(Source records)
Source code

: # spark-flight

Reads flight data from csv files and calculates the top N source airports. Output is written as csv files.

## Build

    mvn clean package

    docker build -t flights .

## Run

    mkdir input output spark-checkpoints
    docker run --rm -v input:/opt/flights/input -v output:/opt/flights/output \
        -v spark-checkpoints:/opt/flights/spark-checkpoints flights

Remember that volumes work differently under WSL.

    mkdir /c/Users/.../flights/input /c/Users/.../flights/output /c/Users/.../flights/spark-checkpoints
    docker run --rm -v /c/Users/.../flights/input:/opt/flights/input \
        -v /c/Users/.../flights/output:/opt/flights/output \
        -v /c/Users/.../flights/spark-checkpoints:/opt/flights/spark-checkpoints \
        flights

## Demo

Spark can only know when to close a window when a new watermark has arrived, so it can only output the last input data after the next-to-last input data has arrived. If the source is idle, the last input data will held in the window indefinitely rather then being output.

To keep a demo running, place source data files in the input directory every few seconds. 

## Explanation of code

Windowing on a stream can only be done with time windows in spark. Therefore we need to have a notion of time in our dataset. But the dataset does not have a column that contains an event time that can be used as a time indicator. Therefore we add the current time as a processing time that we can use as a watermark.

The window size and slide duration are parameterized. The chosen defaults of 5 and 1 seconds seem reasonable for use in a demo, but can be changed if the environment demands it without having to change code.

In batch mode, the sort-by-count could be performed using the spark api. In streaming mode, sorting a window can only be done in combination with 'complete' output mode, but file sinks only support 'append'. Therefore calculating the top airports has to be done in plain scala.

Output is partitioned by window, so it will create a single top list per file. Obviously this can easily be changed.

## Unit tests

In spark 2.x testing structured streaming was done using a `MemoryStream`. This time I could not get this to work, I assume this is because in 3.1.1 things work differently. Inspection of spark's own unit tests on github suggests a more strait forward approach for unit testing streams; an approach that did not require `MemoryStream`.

> Task details: The only acceptable answer is the full set of entries, repeated exactly.

> Completed task:
Source code

: # spark-flight

Reads flight data from csv files and calculates the top N source airports. Output is written as csv files.

## Build

    mvn clean package

    docker build -t flights .

## Run

    mkdir input output spark-checkpoints
    docker run --rm -v input:/opt/flights/input -v output:/opt/flights/output \
        -v spark-checkpoints:/opt/flights/spark-checkpoints flights

Remember that volumes work differently under WSL.

    mkdir /c/Users/.../flights/input /c/Users/.../flights/output /c/Users/.../flights/spark-checkpoints
    docker run --rm -v /c/Users/.../flights/input:/opt/flights/input \
        -v /c/Users/.../flights/output:/opt/flights/output \
        -v /c/Users/.../flights/spark-checkpoints:/opt/flights/spark-checkpoints \
        flights

## Demo

Spark can only know when to close a window when a new watermark has arrived, so it can only output the last input data after the next-to-last input data has arrived. If the source is idle, the last input data will held in the window indefinitely rather then being output.

To keep a demo running, place source data files in the input directory every few seconds. 

## Explanation of code

Windowing on a stream can only be done with time windows in spark. Therefore we need to have a notion of time in our dataset. But the dataset does not have a column that contains an event time that can be used as a time indicator. Therefore we add the current time as a processing time that we can use as a watermark.

The window size and slide duration are parameterized. The chosen defaults of 5 and 1 seconds seem reasonable for use in a demo, but can be changed if the environment demands it without having to change code.

In batch mode, the sort-by-count could be performed using the spark api. In streaming mode, sorting a window can only be done in combination with 'complete' output mode, but file sinks only support 'append'. Therefore calculating the top airports has to be done in plain scala.

Output is partitioned by window, so it will create a single top list per file. Obviously this can easily be changed.

## Unit tests

In spark 2.x testing structured streaming was done using a `MemoryStream`. This time I could not get this to work, I assume this is because in 3.1.1 things work differently. Inspection of spark's own unit tests on github suggests a more strait forward approach for unit testing streams; an approach that did not require `MemoryStream`.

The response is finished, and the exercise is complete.